The concept mirrors developments in other AI domains, where large pretrained models can be adapted for specialized tasks with relatively little additional data. Langlotz suggested that radiology foundation models could eventually serve as a universal platform for developing a wide variety of imaging applications.

Looking Ahead

Stanford is now preparing to train what may become one of the largest radiology foundation models developed to date. The effort involves approximately 1.8 petabytes of imaging data spanning numerous modalities and clinical applications.

The project will incorporate the various efficiency improvements discussed during the seminar, including chain-of-thought reasoning, synthetic data, data filtering techniques and improved contrastive learning methods.

Langlotz said researchers hope to present initial results at the annual meeting of the Radiological Society of North America (RSNA) later this year. "We expect to have some results by the RSNA meeting this year in November," he said.

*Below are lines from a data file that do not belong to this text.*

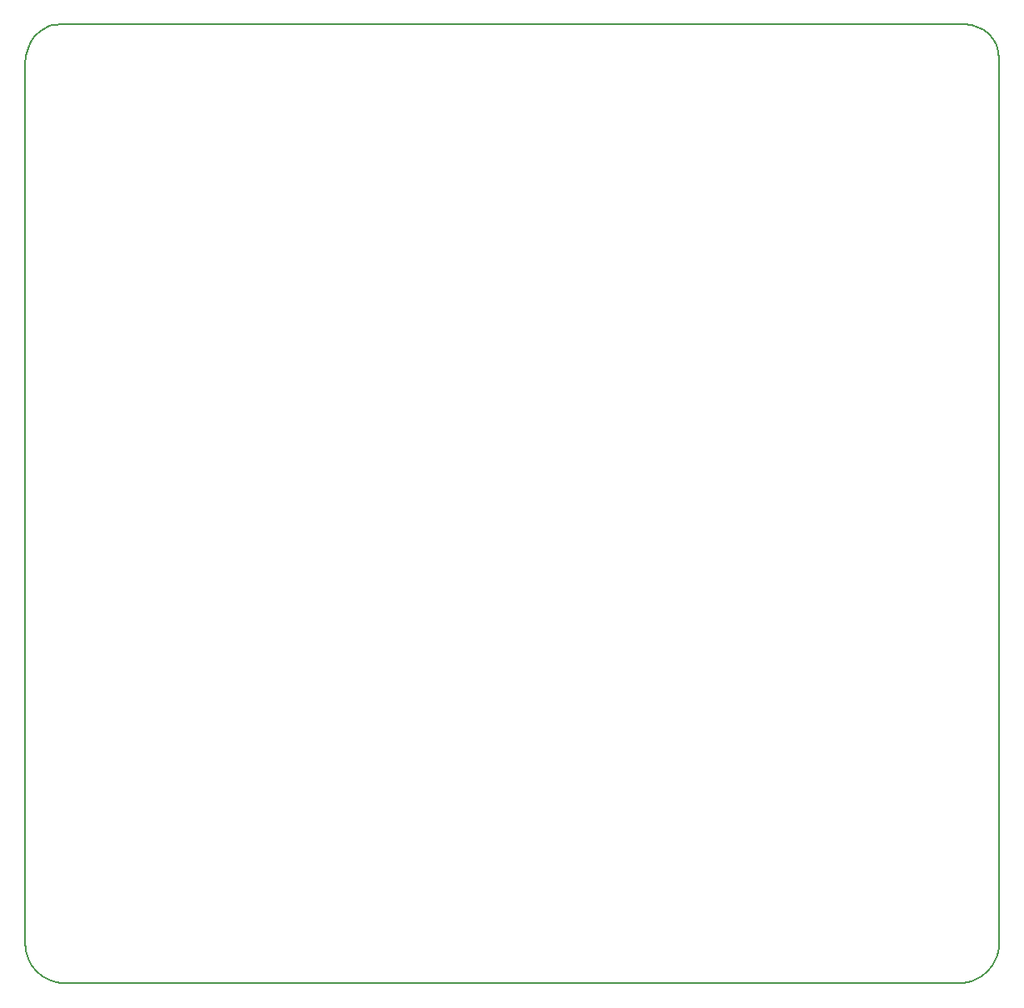
<source format=gbr>
G04 PROTEUS RS274X GERBER FILE*
%FSLAX45Y45*%
%MOMM*%
G01*
%ADD72C,0.203200*%
D72*
X+400000Y-50000D02*
X+9600000Y-50000D01*
X+9950000Y-400000D02*
X+9950000Y-9400000D01*
X+50000Y-9400000D02*
X+50000Y-450000D01*
X+9600000Y-50000D02*
X+9671564Y-56964D01*
X+9737744Y-77002D01*
X+9797259Y-108832D01*
X+9848828Y-151172D01*
X+9891168Y-202740D01*
X+9922998Y-262256D01*
X+9943036Y-328436D01*
X+9950000Y-400000D01*
X+400000Y-50000D02*
X+363625Y-52020D01*
X+328436Y-57959D01*
X+294593Y-67633D01*
X+262256Y-80859D01*
X+202741Y-117236D01*
X+151172Y-165625D01*
X+108832Y-224561D01*
X+77002Y-292578D01*
X+56964Y-368213D01*
X+50000Y-450000D01*
X+450000Y-9800000D02*
X+9550000Y-9800000D01*
X+50000Y-9400000D02*
X+52020Y-9441571D01*
X+57959Y-9481787D01*
X+67633Y-9520465D01*
X+80859Y-9557422D01*
X+97455Y-9592474D01*
X+117236Y-9625439D01*
X+165625Y-9684375D01*
X+224561Y-9732764D01*
X+257526Y-9752545D01*
X+292578Y-9769141D01*
X+329535Y-9782367D01*
X+368213Y-9792041D01*
X+408429Y-9797980D01*
X+450000Y-9800000D01*
X+9550000Y-9800000D02*
X+9591571Y-9797980D01*
X+9631787Y-9792041D01*
X+9670465Y-9782367D01*
X+9707422Y-9769141D01*
X+9742474Y-9752545D01*
X+9775439Y-9732764D01*
X+9834375Y-9684375D01*
X+9882764Y-9625439D01*
X+9902545Y-9592474D01*
X+9919141Y-9557422D01*
X+9932367Y-9520465D01*
X+9942041Y-9481787D01*
X+9947980Y-9441571D01*
X+9950000Y-9400000D01*
M02*

</source>
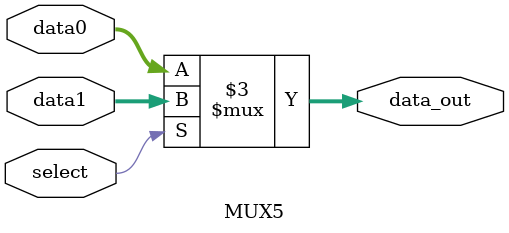
<source format=v>
module MUX5(
	//Outputs
	output reg [4:0]data_out,
	//Inputs
	input [4:0]data0,
	input [4:0]data1,
	input select
);
always @(*) begin
	if(select)begin
		data_out <= data1;
	end else begin
		data_out <= data0;
	end
end
	
endmodule

</source>
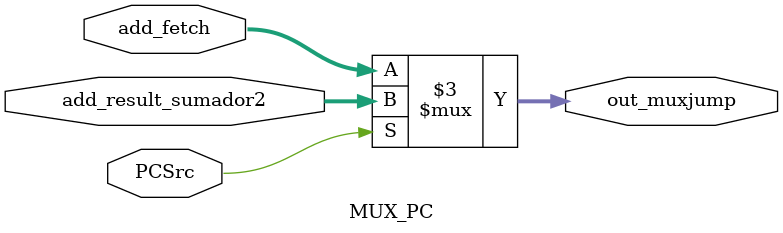
<source format=v>
module MUX_PC (
	input [31:0] add_fetch,
	input [31:0] add_result_sumador2,
	input PCSrc,
	output reg [31:0] out_muxjump
);

always @* begin
	if (PCSrc) begin
		out_muxjump <= add_result_sumador2;
	end
	else begin
		out_muxjump <= add_fetch;
	end
end

endmodule


</source>
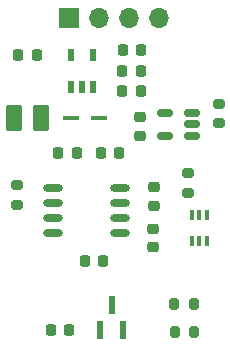
<source format=gbr>
G04 #@! TF.GenerationSoftware,KiCad,Pcbnew,8.0.1*
G04 #@! TF.CreationDate,2025-03-18T21:27:00-06:00*
G04 #@! TF.ProjectId,Temperature_Flex_boost,54656d70-6572-4617-9475-72655f466c65,rev?*
G04 #@! TF.SameCoordinates,Original*
G04 #@! TF.FileFunction,Soldermask,Top*
G04 #@! TF.FilePolarity,Negative*
%FSLAX46Y46*%
G04 Gerber Fmt 4.6, Leading zero omitted, Abs format (unit mm)*
G04 Created by KiCad (PCBNEW 8.0.1) date 2025-03-18 21:27:00*
%MOMM*%
%LPD*%
G01*
G04 APERTURE LIST*
G04 Aperture macros list*
%AMRoundRect*
0 Rectangle with rounded corners*
0 $1 Rounding radius*
0 $2 $3 $4 $5 $6 $7 $8 $9 X,Y pos of 4 corners*
0 Add a 4 corners polygon primitive as box body*
4,1,4,$2,$3,$4,$5,$6,$7,$8,$9,$2,$3,0*
0 Add four circle primitives for the rounded corners*
1,1,$1+$1,$2,$3*
1,1,$1+$1,$4,$5*
1,1,$1+$1,$6,$7*
1,1,$1+$1,$8,$9*
0 Add four rect primitives between the rounded corners*
20,1,$1+$1,$2,$3,$4,$5,0*
20,1,$1+$1,$4,$5,$6,$7,0*
20,1,$1+$1,$6,$7,$8,$9,0*
20,1,$1+$1,$8,$9,$2,$3,0*%
G04 Aperture macros list end*
%ADD10RoundRect,0.225000X0.225000X0.250000X-0.225000X0.250000X-0.225000X-0.250000X0.225000X-0.250000X0*%
%ADD11R,0.399999X0.850001*%
%ADD12RoundRect,0.225000X-0.225000X-0.250000X0.225000X-0.250000X0.225000X0.250000X-0.225000X0.250000X0*%
%ADD13R,0.609600X1.625600*%
%ADD14RoundRect,0.200000X-0.200000X-0.275000X0.200000X-0.275000X0.200000X0.275000X-0.200000X0.275000X0*%
%ADD15RoundRect,0.200000X-0.275000X0.200000X-0.275000X-0.200000X0.275000X-0.200000X0.275000X0.200000X0*%
%ADD16RoundRect,0.250001X-0.462499X-0.849999X0.462499X-0.849999X0.462499X0.849999X-0.462499X0.849999X0*%
%ADD17O,1.649999X0.650001*%
%ADD18RoundRect,0.200000X0.275000X-0.200000X0.275000X0.200000X-0.275000X0.200000X-0.275000X-0.200000X0*%
%ADD19R,0.599999X1.000000*%
%ADD20RoundRect,0.225000X0.250000X-0.225000X0.250000X0.225000X-0.250000X0.225000X-0.250000X-0.225000X0*%
%ADD21R,1.416000X0.451600*%
%ADD22RoundRect,0.225000X-0.250000X0.225000X-0.250000X-0.225000X0.250000X-0.225000X0.250000X0.225000X0*%
%ADD23R,1.700000X1.700000*%
%ADD24O,1.700000X1.700000*%
%ADD25RoundRect,0.150000X0.512500X0.150000X-0.512500X0.150000X-0.512500X-0.150000X0.512500X-0.150000X0*%
G04 APERTURE END LIST*
D10*
X184960000Y-51290000D03*
X183410000Y-51290000D03*
D11*
X198080000Y-67020001D03*
X198730001Y-67020001D03*
X199380000Y-67020001D03*
X199380000Y-64770000D03*
X198730001Y-64770000D03*
X198080000Y-64770000D03*
D12*
X192210000Y-52600000D03*
X193760000Y-52600000D03*
D13*
X190340040Y-74540000D03*
X192239960Y-74540000D03*
X191290000Y-72406400D03*
D14*
X196620000Y-72290000D03*
X198270000Y-72290000D03*
D15*
X183280000Y-62270000D03*
X183280000Y-63920000D03*
D16*
X183025000Y-56590000D03*
X185350000Y-56590000D03*
D12*
X192210000Y-54310000D03*
X193760000Y-54310000D03*
X186150000Y-74550000D03*
X187700000Y-74550000D03*
X192220000Y-50850000D03*
X193770000Y-50850000D03*
D17*
X186320000Y-62490000D03*
X186320000Y-63760000D03*
X186320000Y-65030000D03*
X186320000Y-66300000D03*
X191969999Y-66300000D03*
X191969999Y-65030000D03*
X191969999Y-63760000D03*
X191969999Y-62490000D03*
D18*
X200400000Y-57020000D03*
X200400000Y-55370000D03*
D14*
X196650000Y-74700000D03*
X198300000Y-74700000D03*
D15*
X197780000Y-61250000D03*
X197780000Y-62900000D03*
D19*
X187850001Y-54000000D03*
X188800002Y-54000000D03*
X189750000Y-54000000D03*
X189750000Y-51250000D03*
X187850001Y-51250000D03*
D20*
X194830000Y-67490000D03*
X194830000Y-65940000D03*
D12*
X186800000Y-59530000D03*
X188350000Y-59530000D03*
D21*
X190251600Y-56600000D03*
X187850000Y-56600000D03*
D22*
X193700000Y-56540000D03*
X193700000Y-58090000D03*
D23*
X187690000Y-48100000D03*
D24*
X190230000Y-48100000D03*
X192770000Y-48100000D03*
X195310000Y-48100000D03*
D25*
X198095000Y-58080000D03*
X198095000Y-57130000D03*
X198095000Y-56180000D03*
X195820000Y-56180000D03*
X195820000Y-58080000D03*
D22*
X194910000Y-62460000D03*
X194910000Y-64010000D03*
D12*
X189050000Y-68680000D03*
X190600000Y-68680000D03*
X190400000Y-59520000D03*
X191950000Y-59520000D03*
M02*

</source>
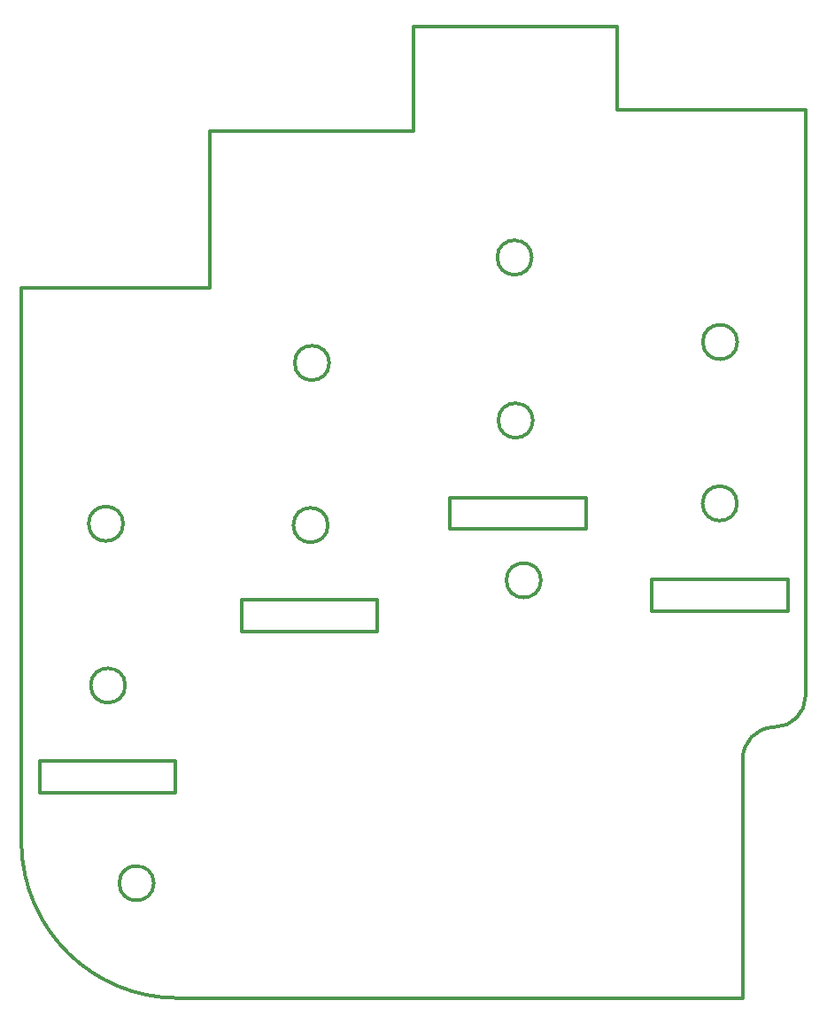
<source format=gm1>
G04 #@! TF.GenerationSoftware,KiCad,Pcbnew,(5.0.2)-1*
G04 #@! TF.CreationDate,2019-04-05T17:45:13+02:00*
G04 #@! TF.ProjectId,DorsalTPMG90,446f7273-616c-4545-904d-4739302e6b69,v01*
G04 #@! TF.SameCoordinates,Original*
G04 #@! TF.FileFunction,Profile,NP*
%FSLAX46Y46*%
G04 Gerber Fmt 4.6, Leading zero omitted, Abs format (unit mm)*
G04 Created by KiCad (PCBNEW (5.0.2)-1) date 05/04/2019 17:45:13*
%MOMM*%
%LPD*%
G01*
G04 APERTURE LIST*
%ADD10C,0.300000*%
G04 APERTURE END LIST*
D10*
X179480920Y-118121900D02*
X179470920Y-140931900D01*
X151475000Y-96100000D02*
X151475000Y-93100000D01*
X164500000Y-96100000D02*
X151500000Y-96100000D01*
X164500000Y-93100000D02*
X164500000Y-96100000D01*
X151475000Y-93100000D02*
X164475000Y-93100000D01*
X170800000Y-103950000D02*
X170800000Y-100950000D01*
X183825000Y-100950000D02*
X170825000Y-100950000D01*
X183825000Y-100950000D02*
X183825000Y-103950000D01*
X170825000Y-103950000D02*
X183825000Y-103950000D01*
X131550000Y-105875000D02*
X131550000Y-102875000D01*
X144550000Y-105900000D02*
X131550000Y-105900000D01*
X144550000Y-102875000D02*
X144550000Y-105875000D01*
X131550000Y-102875000D02*
X144550000Y-102875000D01*
X125225000Y-121300000D02*
X125225000Y-118300000D01*
X125225000Y-121300000D02*
X112225000Y-121300000D01*
X112225000Y-118300000D02*
X112225000Y-121300000D01*
X112225000Y-118300000D02*
X125225000Y-118300000D01*
X120425000Y-111050000D02*
G75*
G03X120425000Y-111050000I-1650000J0D01*
G01*
X178950000Y-78225000D02*
G75*
G03X178950000Y-78225000I-1650000J0D01*
G01*
X123150000Y-129950000D02*
G75*
G03X123150000Y-129950000I-1650000J0D01*
G01*
X160175000Y-101000000D02*
G75*
G03X160175000Y-101000000I-1650000J0D01*
G01*
X139800000Y-95725000D02*
G75*
G03X139800000Y-95725000I-1650000J0D01*
G01*
X178925000Y-93650000D02*
G75*
G03X178925000Y-93650000I-1650000J0D01*
G01*
X120225000Y-95600000D02*
G75*
G03X120225000Y-95600000I-1650000J0D01*
G01*
X159400000Y-85725000D02*
G75*
G03X159400000Y-85725000I-1650000J0D01*
G01*
X139925000Y-80225000D02*
G75*
G03X139925000Y-80225000I-1650000J0D01*
G01*
X159300000Y-70150000D02*
G75*
G03X159300000Y-70150000I-1650000J0D01*
G01*
X185483620Y-112040506D02*
G75*
G02X182483620Y-115040506I-3000000J0D01*
G01*
X179484653Y-118119219D02*
G75*
G02X182483620Y-115040506I2998967J78713D01*
G01*
X125470920Y-140931900D02*
G75*
G02X110498860Y-126264026I0J14975214D01*
G01*
X179470920Y-140931900D02*
X125470920Y-140931900D01*
X185483620Y-56040506D02*
X185483620Y-112040506D01*
X110483620Y-73040506D02*
X110498860Y-126264026D01*
X110483620Y-73040506D02*
X128483620Y-73040506D01*
X128483620Y-58040506D02*
X128483620Y-73040506D01*
X128483620Y-58040506D02*
X147983620Y-58040506D01*
X147983620Y-48040506D02*
X147983620Y-58040506D01*
X147983620Y-48040506D02*
X167483620Y-48040506D01*
X167483620Y-56040506D02*
X167483620Y-48040506D01*
X167483620Y-56040506D02*
X185483620Y-56040506D01*
M02*

</source>
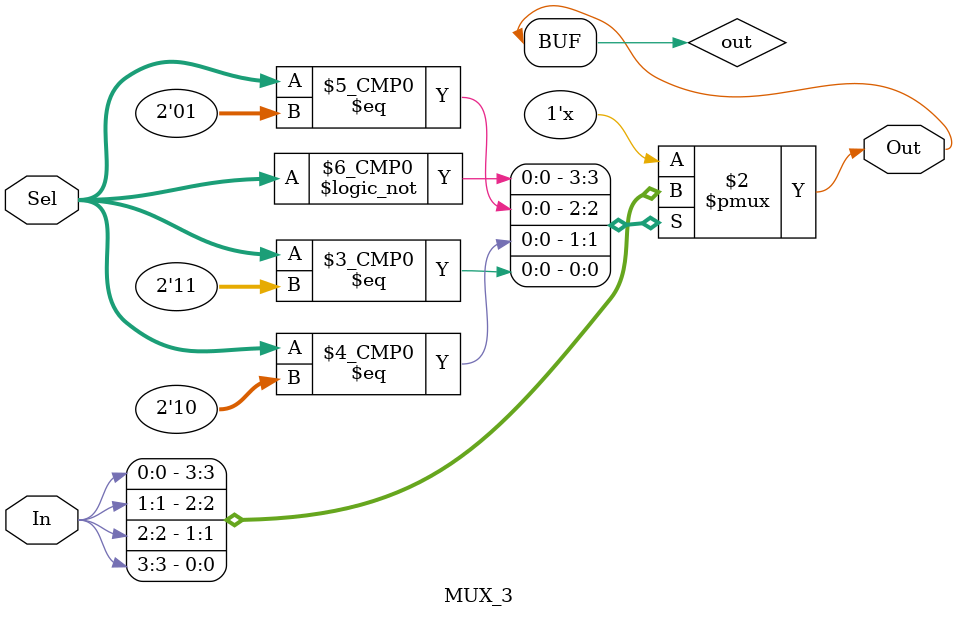
<source format=v>
`timescale 1ns / 1ps
module MUX_3(
    input [3:0] In,
    input [1:0] Sel,
    output Out
    );
	
	reg out;
	assign Out = out;
	
	always@(In or Sel)
		begin
			case(Sel)
				2'b00 : out = In[0];
				2'b01 : out = In[1];
				2'b10 : out = In[2];
				2'b11 : out = In[3];
			endcase
		end
endmodule

</source>
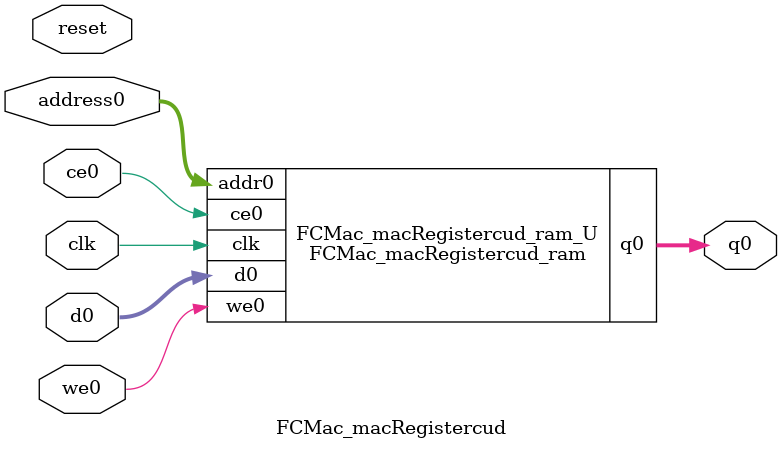
<source format=v>

`timescale 1 ns / 1 ps
module FCMac_macRegistercud_ram (addr0, ce0, d0, we0, q0,  clk);

parameter DWIDTH = 8;
parameter AWIDTH = 6;
parameter MEM_SIZE = 40;

input[AWIDTH-1:0] addr0;
input ce0;
input[DWIDTH-1:0] d0;
input we0;
output reg[DWIDTH-1:0] q0;
input clk;

(* ram_style = "distributed" *)reg [DWIDTH-1:0] ram[0:MEM_SIZE-1];




always @(posedge clk)  
begin 
    if (ce0) 
    begin
        if (we0) 
        begin 
            ram[addr0] <= d0; 
            q0 <= d0;
        end 
        else 
            q0 <= ram[addr0];
    end
end


endmodule


`timescale 1 ns / 1 ps
module FCMac_macRegistercud(
    reset,
    clk,
    address0,
    ce0,
    we0,
    d0,
    q0);

parameter DataWidth = 32'd8;
parameter AddressRange = 32'd40;
parameter AddressWidth = 32'd6;
input reset;
input clk;
input[AddressWidth - 1:0] address0;
input ce0;
input we0;
input[DataWidth - 1:0] d0;
output[DataWidth - 1:0] q0;



FCMac_macRegistercud_ram FCMac_macRegistercud_ram_U(
    .clk( clk ),
    .addr0( address0 ),
    .ce0( ce0 ),
    .we0( we0 ),
    .d0( d0 ),
    .q0( q0 ));

endmodule


</source>
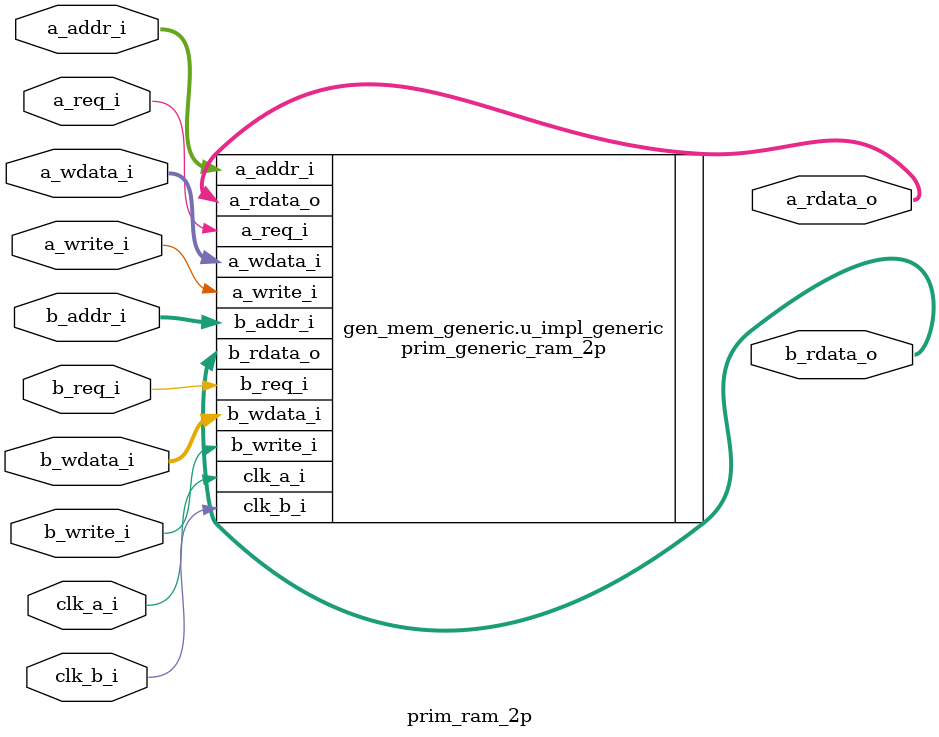
<source format=v>
module prim_ram_2p (
	clk_a_i,
	clk_b_i,
	a_req_i,
	a_write_i,
	a_addr_i,
	a_wdata_i,
	a_rdata_o,
	b_req_i,
	b_write_i,
	b_addr_i,
	b_wdata_i,
	b_rdata_o
);
	localparam prim_pkg_ImplGeneric = 0;
	parameter integer Impl = prim_pkg_ImplGeneric;
	parameter signed [31:0] Width = 32;
	parameter signed [31:0] Depth = 128;
	parameter signed [31:0] Aw = $clog2(Depth);
	input clk_a_i;
	input clk_b_i;
	input a_req_i;
	input a_write_i;
	input [(Aw - 1):0] a_addr_i;
	input [(Width - 1):0] a_wdata_i;
	output wire [(Width - 1):0] a_rdata_o;
	input b_req_i;
	input b_write_i;
	input [(Aw - 1):0] b_addr_i;
	input [(Width - 1):0] b_wdata_i;
	output wire [(Width - 1):0] b_rdata_o;
	localparam ImplGeneric = 0;
	localparam ImplXilinx = 1;
	generate
		if ((Impl == ImplGeneric)) begin : gen_mem_generic
			prim_generic_ram_2p #(
				.Width(Width),
				.Depth(Depth)
			) u_impl_generic(
				.clk_a_i(clk_a_i),
				.clk_b_i(clk_b_i),
				.a_req_i(a_req_i),
				.a_write_i(a_write_i),
				.a_addr_i(a_addr_i),
				.a_wdata_i(a_wdata_i),
				.a_rdata_o(a_rdata_o),
				.b_req_i(b_req_i),
				.b_write_i(b_write_i),
				.b_addr_i(b_addr_i),
				.b_wdata_i(b_wdata_i),
				.b_rdata_o(b_rdata_o)
			);
		end
		else if ((Impl == ImplXilinx)) begin : gen_mem_xilinx
			prim_xilinx_ram_2p #(
				.Width(Width),
				.Depth(Depth)
			) u_impl_xilinx(
				.clk_a_i(clk_a_i),
				.clk_b_i(clk_b_i),
				.a_req_i(a_req_i),
				.a_write_i(a_write_i),
				.a_addr_i(a_addr_i),
				.a_wdata_i(a_wdata_i),
				.a_rdata_o(a_rdata_o),
				.b_req_i(b_req_i),
				.b_write_i(b_write_i),
				.b_addr_i(b_addr_i),
				.b_wdata_i(b_wdata_i),
				.b_rdata_o(b_rdata_o)
			);
		end
	endgenerate
endmodule

</source>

The first generation may initially focus on 2D imaging, followed by expansion into 3D studies. Within the next 12 to 18 months, Langlotz said the team hopes to release an open-source version for non-commercial research use.

For radiologists concerned about the technology's impact on the profession, Langlotz offered a reassuring perspective. "AI is not going to cause any problems for the radiology workforce," he said. "We have way too much work to do."

Instead, he argued, the future belongs to clinicians who learn how to work effectively with AI tools.

As he summarized near the close of the seminar: "Radiologists who use AI will replace radiologists who don't."